Cocaine acts on three neurotransmitters: norepinephrine, serotonin, and dopamine. The one that provides “cocaine’s powerful reward” is dopamine. Dopamine-releasing neurons “seem to be involved in behavioural arousal or motivational states in some fundamental way”.

[Incidentally, this article would be a big NO for subscribing to Science Digest]

Crack Shatters the Cocaine Myth

David Holzmann, Insight Magazine, June 23, 1986, pp. 48-49.

p. 174

“For many years, cocaine was not thought to be very addictive. According to a 1982 article in Scientific American magazine, it was about as habit-forming as peanuts or potato chips.”

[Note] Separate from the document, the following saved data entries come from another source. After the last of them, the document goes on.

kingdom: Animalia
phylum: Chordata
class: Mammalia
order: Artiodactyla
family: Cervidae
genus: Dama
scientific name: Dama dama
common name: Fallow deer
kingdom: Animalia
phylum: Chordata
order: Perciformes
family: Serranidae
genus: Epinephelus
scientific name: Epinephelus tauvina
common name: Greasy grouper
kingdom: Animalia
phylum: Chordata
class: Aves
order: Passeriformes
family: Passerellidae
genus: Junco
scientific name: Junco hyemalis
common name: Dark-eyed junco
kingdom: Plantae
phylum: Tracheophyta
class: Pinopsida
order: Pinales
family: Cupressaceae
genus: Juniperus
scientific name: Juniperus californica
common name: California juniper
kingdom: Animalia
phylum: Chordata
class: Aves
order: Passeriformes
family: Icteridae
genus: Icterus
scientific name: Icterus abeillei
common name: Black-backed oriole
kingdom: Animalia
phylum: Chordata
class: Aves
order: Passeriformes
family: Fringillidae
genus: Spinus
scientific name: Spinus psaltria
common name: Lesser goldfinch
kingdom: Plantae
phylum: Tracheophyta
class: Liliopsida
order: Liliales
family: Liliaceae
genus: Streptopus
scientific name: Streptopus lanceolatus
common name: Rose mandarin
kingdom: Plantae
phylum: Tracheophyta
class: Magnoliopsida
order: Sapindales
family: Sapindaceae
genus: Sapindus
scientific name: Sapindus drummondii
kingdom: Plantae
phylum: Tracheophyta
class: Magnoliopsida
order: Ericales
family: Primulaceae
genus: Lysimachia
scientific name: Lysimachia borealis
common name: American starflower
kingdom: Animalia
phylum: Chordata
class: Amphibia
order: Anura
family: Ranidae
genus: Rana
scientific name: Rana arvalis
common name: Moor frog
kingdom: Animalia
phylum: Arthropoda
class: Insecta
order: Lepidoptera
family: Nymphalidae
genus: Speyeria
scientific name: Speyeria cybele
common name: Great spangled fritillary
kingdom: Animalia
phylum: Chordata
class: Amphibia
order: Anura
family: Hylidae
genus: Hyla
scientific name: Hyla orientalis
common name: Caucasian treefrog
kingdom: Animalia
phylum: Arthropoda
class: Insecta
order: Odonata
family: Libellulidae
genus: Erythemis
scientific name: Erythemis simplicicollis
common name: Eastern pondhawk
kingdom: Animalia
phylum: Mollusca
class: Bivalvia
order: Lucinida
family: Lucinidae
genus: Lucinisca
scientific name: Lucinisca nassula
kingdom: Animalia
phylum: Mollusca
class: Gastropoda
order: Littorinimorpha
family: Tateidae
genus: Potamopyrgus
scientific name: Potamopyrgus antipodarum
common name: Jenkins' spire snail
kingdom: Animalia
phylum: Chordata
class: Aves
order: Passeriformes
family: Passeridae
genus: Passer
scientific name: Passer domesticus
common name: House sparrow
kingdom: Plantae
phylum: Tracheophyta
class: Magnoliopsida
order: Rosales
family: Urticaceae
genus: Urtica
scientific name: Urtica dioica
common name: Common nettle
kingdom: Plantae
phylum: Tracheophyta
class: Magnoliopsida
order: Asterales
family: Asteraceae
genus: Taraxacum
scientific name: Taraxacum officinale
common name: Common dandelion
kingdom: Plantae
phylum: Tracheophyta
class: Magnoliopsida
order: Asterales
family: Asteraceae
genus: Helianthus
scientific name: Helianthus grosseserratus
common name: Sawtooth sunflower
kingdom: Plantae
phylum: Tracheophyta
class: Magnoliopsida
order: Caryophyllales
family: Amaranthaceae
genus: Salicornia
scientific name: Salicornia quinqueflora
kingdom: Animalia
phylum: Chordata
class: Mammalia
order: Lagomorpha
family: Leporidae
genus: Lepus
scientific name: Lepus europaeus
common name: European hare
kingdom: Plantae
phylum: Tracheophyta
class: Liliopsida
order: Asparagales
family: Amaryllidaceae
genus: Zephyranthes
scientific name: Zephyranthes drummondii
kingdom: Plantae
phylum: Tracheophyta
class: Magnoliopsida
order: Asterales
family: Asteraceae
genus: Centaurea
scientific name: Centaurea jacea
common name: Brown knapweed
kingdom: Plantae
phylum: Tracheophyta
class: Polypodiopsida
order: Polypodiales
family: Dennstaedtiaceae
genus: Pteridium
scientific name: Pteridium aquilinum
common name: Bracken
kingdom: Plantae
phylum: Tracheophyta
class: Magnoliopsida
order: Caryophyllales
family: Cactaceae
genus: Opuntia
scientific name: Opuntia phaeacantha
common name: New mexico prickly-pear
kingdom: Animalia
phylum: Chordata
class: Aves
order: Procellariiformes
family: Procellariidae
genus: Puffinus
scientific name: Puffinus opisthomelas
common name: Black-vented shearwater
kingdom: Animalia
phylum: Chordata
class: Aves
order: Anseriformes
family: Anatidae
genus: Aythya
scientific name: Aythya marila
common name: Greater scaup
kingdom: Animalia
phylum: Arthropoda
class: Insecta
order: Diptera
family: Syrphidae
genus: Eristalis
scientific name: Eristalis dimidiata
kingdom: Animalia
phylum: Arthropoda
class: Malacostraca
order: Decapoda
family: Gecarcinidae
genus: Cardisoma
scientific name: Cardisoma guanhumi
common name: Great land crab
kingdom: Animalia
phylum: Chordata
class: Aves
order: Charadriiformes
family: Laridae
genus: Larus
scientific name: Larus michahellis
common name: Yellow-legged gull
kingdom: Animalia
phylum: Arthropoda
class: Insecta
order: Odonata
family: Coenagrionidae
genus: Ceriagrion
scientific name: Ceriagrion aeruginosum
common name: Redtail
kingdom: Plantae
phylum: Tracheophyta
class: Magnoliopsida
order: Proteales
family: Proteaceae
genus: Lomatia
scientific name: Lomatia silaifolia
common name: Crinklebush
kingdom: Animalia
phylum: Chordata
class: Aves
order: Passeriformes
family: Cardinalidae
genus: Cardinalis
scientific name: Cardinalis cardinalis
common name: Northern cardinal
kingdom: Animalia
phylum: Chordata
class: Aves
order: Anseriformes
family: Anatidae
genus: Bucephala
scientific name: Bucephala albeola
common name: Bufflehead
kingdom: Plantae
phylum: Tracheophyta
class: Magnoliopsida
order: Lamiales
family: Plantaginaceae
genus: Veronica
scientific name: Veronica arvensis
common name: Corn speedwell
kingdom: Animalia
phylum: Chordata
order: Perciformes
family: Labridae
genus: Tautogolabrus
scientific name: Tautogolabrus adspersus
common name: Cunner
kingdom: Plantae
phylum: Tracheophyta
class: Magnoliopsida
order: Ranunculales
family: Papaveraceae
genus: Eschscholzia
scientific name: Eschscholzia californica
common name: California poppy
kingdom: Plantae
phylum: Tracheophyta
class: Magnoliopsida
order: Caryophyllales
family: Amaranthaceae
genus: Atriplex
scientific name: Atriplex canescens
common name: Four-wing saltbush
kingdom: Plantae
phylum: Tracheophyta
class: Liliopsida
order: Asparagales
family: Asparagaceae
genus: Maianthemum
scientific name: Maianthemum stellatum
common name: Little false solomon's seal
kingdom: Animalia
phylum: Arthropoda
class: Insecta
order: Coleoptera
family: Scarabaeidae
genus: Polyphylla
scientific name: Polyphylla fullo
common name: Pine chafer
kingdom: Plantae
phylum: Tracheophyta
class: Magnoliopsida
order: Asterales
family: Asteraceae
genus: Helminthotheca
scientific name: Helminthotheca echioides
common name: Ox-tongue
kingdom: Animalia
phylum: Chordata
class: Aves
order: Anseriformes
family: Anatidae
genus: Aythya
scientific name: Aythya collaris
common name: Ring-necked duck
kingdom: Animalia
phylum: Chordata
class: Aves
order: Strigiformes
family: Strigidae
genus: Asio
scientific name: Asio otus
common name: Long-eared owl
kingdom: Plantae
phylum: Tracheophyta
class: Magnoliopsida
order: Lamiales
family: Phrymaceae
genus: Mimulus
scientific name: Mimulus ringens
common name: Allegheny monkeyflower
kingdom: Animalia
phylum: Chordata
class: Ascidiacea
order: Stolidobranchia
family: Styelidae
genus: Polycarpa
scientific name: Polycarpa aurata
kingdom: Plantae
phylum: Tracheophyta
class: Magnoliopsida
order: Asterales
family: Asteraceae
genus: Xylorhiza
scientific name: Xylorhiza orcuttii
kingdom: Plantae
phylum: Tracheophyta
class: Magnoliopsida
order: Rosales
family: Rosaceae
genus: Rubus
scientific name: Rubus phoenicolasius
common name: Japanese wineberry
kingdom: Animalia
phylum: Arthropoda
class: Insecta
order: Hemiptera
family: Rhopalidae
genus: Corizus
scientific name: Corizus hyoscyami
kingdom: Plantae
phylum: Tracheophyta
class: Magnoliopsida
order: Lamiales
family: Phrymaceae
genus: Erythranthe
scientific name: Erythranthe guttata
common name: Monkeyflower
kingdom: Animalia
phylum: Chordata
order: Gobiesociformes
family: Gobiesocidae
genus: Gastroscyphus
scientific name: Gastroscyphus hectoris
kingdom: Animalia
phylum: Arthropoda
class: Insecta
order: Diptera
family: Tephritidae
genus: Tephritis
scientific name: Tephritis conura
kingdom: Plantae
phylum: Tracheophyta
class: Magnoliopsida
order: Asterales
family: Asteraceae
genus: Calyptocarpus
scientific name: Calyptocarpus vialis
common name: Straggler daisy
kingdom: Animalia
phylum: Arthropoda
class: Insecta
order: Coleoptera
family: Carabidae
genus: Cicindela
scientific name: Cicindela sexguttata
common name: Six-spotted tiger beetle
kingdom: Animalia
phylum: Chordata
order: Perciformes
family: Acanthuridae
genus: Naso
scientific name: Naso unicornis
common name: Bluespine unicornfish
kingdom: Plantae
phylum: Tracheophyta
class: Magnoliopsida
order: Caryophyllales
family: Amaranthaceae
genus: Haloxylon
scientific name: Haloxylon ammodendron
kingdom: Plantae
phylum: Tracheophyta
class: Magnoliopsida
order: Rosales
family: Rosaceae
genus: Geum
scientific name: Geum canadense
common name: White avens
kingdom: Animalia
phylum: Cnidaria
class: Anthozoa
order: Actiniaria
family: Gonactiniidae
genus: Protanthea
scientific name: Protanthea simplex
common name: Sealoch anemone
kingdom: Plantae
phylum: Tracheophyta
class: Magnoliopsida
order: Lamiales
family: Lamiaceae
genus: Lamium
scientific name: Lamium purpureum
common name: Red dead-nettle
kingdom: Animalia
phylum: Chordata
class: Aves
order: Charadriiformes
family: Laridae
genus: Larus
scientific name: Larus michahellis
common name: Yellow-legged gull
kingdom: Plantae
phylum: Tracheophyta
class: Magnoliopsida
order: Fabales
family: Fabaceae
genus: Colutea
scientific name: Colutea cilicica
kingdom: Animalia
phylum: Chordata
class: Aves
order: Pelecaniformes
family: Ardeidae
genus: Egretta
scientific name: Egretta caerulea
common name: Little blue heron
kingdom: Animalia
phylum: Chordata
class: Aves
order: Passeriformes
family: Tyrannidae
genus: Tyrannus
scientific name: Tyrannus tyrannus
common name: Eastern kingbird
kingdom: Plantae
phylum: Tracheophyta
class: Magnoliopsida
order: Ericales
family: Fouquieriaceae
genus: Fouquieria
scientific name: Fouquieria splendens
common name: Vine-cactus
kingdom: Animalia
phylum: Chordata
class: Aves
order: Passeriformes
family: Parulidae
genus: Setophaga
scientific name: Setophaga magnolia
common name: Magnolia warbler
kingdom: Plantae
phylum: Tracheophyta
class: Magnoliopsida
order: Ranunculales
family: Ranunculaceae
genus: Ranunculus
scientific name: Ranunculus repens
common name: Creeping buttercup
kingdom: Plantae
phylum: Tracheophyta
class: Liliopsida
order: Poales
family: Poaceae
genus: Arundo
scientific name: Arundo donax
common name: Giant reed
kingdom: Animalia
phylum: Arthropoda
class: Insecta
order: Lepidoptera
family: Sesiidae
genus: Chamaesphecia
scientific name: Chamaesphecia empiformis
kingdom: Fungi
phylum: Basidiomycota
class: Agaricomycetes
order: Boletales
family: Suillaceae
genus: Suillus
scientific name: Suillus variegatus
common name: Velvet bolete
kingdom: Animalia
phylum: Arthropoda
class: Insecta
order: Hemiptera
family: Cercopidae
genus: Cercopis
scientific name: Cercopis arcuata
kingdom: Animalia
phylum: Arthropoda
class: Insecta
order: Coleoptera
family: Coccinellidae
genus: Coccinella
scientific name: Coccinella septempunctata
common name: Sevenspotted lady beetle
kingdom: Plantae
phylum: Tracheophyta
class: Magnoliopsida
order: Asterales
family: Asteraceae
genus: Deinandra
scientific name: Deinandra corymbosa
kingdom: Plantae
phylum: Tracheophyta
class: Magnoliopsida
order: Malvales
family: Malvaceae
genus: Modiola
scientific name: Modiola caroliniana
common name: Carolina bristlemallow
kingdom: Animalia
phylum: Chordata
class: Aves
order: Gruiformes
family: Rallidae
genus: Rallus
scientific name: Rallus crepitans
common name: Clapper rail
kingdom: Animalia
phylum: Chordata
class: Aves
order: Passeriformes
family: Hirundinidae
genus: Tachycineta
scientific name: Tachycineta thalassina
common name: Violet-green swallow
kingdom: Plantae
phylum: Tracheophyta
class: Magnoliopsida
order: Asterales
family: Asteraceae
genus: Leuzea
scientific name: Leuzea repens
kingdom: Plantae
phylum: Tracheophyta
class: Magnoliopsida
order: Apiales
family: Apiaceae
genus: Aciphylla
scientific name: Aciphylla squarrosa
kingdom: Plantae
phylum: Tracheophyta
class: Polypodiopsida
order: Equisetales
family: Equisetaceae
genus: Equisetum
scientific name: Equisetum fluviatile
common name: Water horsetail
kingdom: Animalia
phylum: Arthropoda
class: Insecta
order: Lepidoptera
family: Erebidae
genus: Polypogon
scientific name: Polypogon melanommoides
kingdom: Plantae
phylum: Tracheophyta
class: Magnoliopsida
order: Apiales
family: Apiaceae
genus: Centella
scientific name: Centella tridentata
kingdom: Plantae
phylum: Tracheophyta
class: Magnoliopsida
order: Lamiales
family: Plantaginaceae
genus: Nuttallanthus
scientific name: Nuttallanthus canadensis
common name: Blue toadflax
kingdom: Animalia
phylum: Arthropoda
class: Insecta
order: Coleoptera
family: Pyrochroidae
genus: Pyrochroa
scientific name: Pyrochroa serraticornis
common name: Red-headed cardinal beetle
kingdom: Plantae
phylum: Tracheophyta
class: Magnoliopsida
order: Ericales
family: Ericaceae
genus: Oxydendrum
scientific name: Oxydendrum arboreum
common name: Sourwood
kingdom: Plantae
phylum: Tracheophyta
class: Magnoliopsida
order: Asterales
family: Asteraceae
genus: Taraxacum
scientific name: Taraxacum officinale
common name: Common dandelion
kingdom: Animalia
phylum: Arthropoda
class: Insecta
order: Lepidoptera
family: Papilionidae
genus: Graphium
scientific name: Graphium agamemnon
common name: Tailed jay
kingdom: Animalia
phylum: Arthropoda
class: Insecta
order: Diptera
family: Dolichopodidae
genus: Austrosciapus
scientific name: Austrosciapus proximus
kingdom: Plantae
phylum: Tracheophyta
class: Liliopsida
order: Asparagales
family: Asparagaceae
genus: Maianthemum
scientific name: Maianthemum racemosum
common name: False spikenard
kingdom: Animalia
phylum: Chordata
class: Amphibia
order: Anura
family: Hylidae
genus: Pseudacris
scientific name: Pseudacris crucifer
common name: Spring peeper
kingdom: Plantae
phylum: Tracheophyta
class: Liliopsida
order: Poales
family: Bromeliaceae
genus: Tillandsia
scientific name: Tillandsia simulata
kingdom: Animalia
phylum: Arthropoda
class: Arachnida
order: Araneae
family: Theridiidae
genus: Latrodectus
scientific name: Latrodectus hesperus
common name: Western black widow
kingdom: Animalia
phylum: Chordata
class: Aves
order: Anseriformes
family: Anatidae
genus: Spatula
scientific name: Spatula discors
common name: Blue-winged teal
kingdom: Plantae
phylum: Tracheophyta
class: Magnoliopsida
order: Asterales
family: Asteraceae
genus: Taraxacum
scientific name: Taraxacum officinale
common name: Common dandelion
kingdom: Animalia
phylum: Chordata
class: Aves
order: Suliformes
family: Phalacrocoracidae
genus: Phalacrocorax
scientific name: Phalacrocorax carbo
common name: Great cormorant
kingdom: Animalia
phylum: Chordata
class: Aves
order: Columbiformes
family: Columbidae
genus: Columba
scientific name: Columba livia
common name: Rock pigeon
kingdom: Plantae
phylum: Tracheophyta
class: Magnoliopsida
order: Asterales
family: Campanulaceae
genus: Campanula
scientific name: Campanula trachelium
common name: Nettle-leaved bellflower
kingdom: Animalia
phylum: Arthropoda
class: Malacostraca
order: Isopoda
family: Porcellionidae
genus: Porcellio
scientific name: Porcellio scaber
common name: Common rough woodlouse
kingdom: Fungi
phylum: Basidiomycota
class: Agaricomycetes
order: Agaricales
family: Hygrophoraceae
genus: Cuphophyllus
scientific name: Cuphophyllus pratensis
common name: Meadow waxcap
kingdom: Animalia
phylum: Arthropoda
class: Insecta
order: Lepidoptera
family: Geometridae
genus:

Drug Abuse: Prevention and Treatment Issues

Without good science, prevention and treatment become haphazard programs with massive failure rates, partially because there’s no rational basis for even requiring treatment in some cases.

Drug Abuse in Industry

What does it cost and what can be done? Robert E. Hosty and Francis J. Elliott, Security Management, Vol. 29, No. 10, October 1985, pp. 53, 55-58.

p. 198

“More often than not, studies fail to distinguish between illicit drugs and alcohol. Some studies even include tobacco as a drug. Therefore, estimates of the cost cover a wide range—from $16 billion to $100 billion per year. The $100 billion figure was provided to the US Senate in 1982 by former Secretary of Health, Education, and Welfare Joseph A. Califano, Jr. However, his figure included the cost of some 50 million regular cigarette smokers.”

[Fun with numbers.]

Brain Scans on the Job?

The problem with drug testing isn’t just invasion of privacy—it’s shoddy use of science. John Herzfeld, American Health magazine, July/August 1986, pp. 72-74, 77-78, 81, 83. It’s hard enough to convince an addict that they’re addicted. Some treatment centers don’t even want to try to convince people who aren’t addicted that they really are. Not when there are people who really do need help who can’t get in.

P. 203

“Even if an employer believes a drug test is clearly positive, the next question is how to use the results. Dismissal is one option. But critics say this unfairly singles out illegal drug use as a problem. It can become more punishable than abuse of alcohol, prescription drugs and over-the-counter medications (though the best programs do deal with these) or other types of lawbreaking. “I’d sooner fire an employee for getting a speeding ticket than for smoking marijuana,” says Arthur J. McBay, Ph.D., chief toxicologist for North Carolina’s medical examiner.”

P. 204

“…some counselors balk at the prospect of admitting patients solely on the basis of a drug test. “Any facility that takes someone with only a ‘hot’ urine in the absence of a well-documented substance abuse problem, in my opinion, is not an ethical institution,” argues Steve Fineman, M.S.W., until recently director of clinical services for Eagleville (PA) Hospital, a major treatment center. “You shouldn’t take up bed space—or take people’s money—unless someone’s really sick. And a casual user is not suffering from an addictive disease.””

The Think-Drink Effect

G. Alan Marlatt and Damaris J. Rohsenow, Psychology Today, December 1981, pp. 60-69, 93.

People will act in stereotyped ways when they think they’re drinking alcohol—even when there’s nothing stronger than tonic water in their glasses. Laboratory studies demonstrate how much drinking behavior is due to high expectations.